Source material |

● ● ● ●

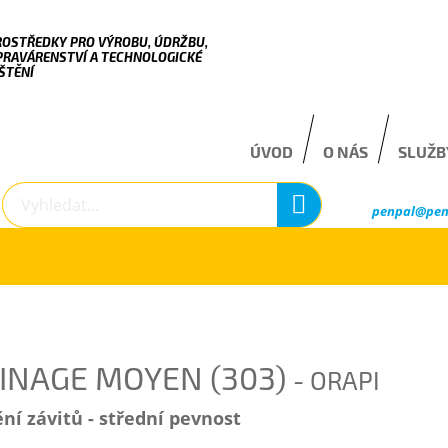
ROSTŘEDKY PRO VÝROBU, ÚDRŽBU,
PRAVÁRENSTVÍ A TECHNOLOGICKÉ
ŠTĚNÍ
ÚVOD
O NÁS
SLUŽB
penpal@pen
INAGE MOYEN (303)
- ORAPI
ění závitů - střední pevnost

● ● ● ●

Assignment | An exact copy of every entry, pictures left out, is what to write here.

Completed task |
ROSTŘEDKY PRO VÝROBU, ÚDRŽBU,
PRAVÁRENSTVÍ A TECHNOLOGICKÉ
ŠTĚNÍ
ÚVOD
O NÁS
SLUŽB
penpal@pen
INAGE MOYEN (303)
- ORAPI
ění závitů - střední pevnost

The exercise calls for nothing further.